To set this up, we first need to generate a configuration file for the command-line program. This config file will tell ‘tree-sitter’ where to find the language grammars that you want to use. If you run the following:
$ tree-sitter init-config
then ‘tree-sitter’ will create a new configuration file for you at ‘$HOME/.tree-sitter/config.json’. Open that file in your editor of choice, and you will see a `parser_directories’ section at the top:
$ head -n 6 ~/.tree-sitter/config.json { "parser-directories": [ "/home/dcreager/github", "/home/dcreager/src", "/home/dcreager/source" ],
You can choose whatever directories you want to hold your grammar definitions. The ‘tree-sitter’ program will assume that any subdirectory in those locations whose name matches the pattern ‘tree-sitter-[language]’ holds a grammar definition.
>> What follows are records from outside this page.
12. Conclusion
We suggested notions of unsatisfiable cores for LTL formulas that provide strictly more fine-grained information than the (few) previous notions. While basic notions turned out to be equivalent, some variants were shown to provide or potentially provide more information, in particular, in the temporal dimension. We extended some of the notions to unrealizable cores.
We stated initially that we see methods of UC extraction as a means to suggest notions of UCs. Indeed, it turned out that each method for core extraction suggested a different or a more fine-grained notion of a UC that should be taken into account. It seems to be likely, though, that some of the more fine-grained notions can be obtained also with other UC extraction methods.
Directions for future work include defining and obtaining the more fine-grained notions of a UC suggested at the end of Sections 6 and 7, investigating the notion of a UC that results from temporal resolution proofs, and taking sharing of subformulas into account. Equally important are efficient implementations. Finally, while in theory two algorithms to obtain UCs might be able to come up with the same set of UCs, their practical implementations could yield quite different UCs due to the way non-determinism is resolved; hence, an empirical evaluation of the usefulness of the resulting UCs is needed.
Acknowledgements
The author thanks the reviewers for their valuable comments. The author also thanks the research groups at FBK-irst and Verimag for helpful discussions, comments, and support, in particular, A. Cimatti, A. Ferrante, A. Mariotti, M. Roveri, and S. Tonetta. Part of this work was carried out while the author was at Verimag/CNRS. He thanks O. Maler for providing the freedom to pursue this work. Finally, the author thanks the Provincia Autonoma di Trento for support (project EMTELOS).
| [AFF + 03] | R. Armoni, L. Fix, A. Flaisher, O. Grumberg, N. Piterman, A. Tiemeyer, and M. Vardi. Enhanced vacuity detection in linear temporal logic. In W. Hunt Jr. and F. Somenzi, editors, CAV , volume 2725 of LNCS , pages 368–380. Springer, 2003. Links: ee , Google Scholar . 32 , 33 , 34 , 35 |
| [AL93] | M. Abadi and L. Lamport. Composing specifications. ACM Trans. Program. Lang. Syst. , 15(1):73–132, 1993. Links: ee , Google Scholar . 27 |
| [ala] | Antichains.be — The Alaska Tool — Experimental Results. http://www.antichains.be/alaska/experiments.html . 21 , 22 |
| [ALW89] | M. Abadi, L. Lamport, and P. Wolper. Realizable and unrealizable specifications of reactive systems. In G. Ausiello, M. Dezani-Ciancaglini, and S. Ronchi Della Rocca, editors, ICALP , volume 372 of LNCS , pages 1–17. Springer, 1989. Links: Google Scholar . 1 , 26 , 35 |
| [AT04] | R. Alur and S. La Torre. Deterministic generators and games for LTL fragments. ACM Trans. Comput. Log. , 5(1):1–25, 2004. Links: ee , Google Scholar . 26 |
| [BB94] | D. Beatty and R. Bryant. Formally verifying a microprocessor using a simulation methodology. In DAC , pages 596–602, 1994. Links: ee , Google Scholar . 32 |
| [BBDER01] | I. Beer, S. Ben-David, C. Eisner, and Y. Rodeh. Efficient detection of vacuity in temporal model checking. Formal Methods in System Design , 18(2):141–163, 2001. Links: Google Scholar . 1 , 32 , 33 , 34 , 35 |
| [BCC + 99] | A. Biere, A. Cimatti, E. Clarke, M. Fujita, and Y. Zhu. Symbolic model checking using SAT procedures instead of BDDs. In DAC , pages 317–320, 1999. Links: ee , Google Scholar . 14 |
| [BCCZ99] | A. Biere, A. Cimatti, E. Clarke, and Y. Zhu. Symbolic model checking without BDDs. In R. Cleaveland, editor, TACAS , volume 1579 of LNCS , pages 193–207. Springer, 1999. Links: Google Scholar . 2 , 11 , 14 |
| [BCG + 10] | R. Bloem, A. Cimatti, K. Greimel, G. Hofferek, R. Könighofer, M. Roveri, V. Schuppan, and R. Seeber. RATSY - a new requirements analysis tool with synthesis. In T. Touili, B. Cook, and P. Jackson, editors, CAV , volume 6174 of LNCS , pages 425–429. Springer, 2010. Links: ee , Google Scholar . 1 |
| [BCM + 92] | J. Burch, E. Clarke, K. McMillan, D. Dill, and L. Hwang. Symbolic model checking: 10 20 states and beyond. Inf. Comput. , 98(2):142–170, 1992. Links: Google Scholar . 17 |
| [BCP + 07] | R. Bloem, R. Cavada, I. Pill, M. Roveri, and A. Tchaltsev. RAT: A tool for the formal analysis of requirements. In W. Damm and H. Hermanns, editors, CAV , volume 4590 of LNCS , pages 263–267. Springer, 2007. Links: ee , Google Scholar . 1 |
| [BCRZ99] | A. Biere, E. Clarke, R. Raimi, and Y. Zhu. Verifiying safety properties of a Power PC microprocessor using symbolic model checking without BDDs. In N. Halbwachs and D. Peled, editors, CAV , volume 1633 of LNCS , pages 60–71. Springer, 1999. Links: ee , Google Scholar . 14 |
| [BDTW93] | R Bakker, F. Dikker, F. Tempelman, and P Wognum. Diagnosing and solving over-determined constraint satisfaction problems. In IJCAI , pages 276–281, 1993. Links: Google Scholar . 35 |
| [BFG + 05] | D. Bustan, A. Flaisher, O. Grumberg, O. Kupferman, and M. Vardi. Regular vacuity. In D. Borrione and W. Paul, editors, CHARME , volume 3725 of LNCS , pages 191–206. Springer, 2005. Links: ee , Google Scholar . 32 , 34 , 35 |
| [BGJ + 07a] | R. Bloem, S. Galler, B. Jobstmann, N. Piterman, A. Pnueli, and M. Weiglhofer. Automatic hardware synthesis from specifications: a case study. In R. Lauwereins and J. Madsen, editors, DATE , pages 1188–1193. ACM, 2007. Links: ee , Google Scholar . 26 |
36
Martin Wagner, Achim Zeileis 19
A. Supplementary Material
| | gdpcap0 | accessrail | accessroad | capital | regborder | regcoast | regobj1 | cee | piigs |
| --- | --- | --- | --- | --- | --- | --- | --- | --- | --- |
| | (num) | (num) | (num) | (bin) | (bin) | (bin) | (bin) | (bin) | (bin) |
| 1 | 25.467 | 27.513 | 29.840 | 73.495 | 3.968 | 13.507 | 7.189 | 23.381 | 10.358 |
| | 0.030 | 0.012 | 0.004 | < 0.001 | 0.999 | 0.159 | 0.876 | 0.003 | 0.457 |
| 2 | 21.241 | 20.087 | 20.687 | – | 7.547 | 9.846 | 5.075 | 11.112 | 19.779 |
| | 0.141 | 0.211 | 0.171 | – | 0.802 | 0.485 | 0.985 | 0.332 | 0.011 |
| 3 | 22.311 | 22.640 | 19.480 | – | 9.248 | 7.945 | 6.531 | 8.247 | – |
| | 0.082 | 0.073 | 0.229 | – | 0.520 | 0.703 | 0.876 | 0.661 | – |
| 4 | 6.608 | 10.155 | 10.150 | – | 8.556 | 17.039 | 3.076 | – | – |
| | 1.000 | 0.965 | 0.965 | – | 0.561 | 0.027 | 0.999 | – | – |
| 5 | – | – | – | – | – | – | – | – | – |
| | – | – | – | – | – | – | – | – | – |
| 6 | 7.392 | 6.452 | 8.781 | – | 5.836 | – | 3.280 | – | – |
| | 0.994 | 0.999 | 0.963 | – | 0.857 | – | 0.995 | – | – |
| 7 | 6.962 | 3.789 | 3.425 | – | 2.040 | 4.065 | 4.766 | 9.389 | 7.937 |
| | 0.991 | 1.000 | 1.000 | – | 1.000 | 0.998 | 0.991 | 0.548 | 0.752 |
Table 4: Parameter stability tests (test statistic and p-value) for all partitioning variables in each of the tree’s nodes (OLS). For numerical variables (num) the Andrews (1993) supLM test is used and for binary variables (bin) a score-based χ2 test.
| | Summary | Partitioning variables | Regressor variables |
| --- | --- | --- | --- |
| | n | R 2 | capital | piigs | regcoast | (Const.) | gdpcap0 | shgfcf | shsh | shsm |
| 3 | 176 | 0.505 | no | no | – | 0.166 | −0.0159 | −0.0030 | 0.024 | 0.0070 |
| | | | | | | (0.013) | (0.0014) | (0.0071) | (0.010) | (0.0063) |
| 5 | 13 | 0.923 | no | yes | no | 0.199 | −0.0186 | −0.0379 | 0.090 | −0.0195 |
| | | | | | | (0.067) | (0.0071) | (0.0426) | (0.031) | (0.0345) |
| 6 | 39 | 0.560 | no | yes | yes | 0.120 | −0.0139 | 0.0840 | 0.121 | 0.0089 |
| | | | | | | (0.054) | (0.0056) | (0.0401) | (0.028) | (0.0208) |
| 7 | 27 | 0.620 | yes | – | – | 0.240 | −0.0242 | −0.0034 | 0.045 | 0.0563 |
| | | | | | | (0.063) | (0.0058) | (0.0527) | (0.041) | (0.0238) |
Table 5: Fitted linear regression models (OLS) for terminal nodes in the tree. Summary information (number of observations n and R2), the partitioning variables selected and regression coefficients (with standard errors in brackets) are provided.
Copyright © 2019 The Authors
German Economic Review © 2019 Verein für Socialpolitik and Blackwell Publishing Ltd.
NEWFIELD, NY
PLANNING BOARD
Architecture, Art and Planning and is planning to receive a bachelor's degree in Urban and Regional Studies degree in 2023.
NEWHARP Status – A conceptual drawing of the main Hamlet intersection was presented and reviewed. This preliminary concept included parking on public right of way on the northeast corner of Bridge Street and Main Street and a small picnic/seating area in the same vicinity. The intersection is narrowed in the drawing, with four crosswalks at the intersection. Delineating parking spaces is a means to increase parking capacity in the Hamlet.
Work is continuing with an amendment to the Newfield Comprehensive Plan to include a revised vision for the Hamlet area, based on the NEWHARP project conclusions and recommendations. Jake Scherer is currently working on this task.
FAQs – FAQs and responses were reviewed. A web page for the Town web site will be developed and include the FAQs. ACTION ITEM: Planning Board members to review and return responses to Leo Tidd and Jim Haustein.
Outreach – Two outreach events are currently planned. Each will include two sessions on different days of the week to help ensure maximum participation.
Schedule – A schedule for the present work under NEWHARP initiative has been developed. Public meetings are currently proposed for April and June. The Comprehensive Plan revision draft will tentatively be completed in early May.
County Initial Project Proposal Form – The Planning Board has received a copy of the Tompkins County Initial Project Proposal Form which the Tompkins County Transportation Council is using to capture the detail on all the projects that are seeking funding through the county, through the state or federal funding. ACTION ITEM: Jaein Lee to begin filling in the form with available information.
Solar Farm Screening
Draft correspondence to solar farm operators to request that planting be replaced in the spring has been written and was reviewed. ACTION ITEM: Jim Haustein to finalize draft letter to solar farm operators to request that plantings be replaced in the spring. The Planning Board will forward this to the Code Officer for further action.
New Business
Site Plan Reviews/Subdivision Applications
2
It will automatically generate and compile those grammars, if needed, each time it starts up.
For this to work, you must also have Node.js and a C compiled installed (since the grammar definitions are written in a JavaScript-based DSL, and the generated parsers are implemented in C).
Given all of this, you need to clone the Python grammar into one of the directories listed in the config file. (If you decide to change your config file to use a different directory, make sure to change the commands below accordingly.)
$ mkdir -p ~/src $ cd ~/src $ git clone https://github.com/tree-sitter/tree-sitter-python
Having done that, the ‘tree-sitter parse’ command should now print out a parse tree for our example file:
$ tree-sitter parse example.py (module [0, 0] - [6, 0] (import_statement [0, 0] - [0, 12] name: (dotted_name [0, 7] - [0, 12] (identifier [0, 7] - [0, 12]))) (function_definition [2, 0] - [3, 16] name: (identifier [2, 4] - [2, 12]) parameters: (parameters [2, 12] - [2, 15] (identifier [2, 13] - [2, 14])) body: (block [3, 4] - [3, 16] (return_statement [3, 4] - [3, 16] (binary_operator [3, 11] - [3, 16] left: (identifier [3, 11] - [3, 12]) right: (integer [3, 15] - [3, 16]))))) (expression_statement [5, 0] - [5, 18] (call [5, 0] - [5, 18] function: (identifier [5, 0] - [5, 5]) arguments: (argument_list [5, 5] - [5, 18] (call [5, 6] - [5, 17] function: (identifier [5, 6] - [5, 14]) arguments: (argument_list [5, 14] - [5, 17] (integer [5, 15] - [5, 16])))))))
You can play around further by parsing example files from other languages — first clone the necessary language grammar into the same ‘$HOME/src’ directory, and then use ‘tree-sitter parse’.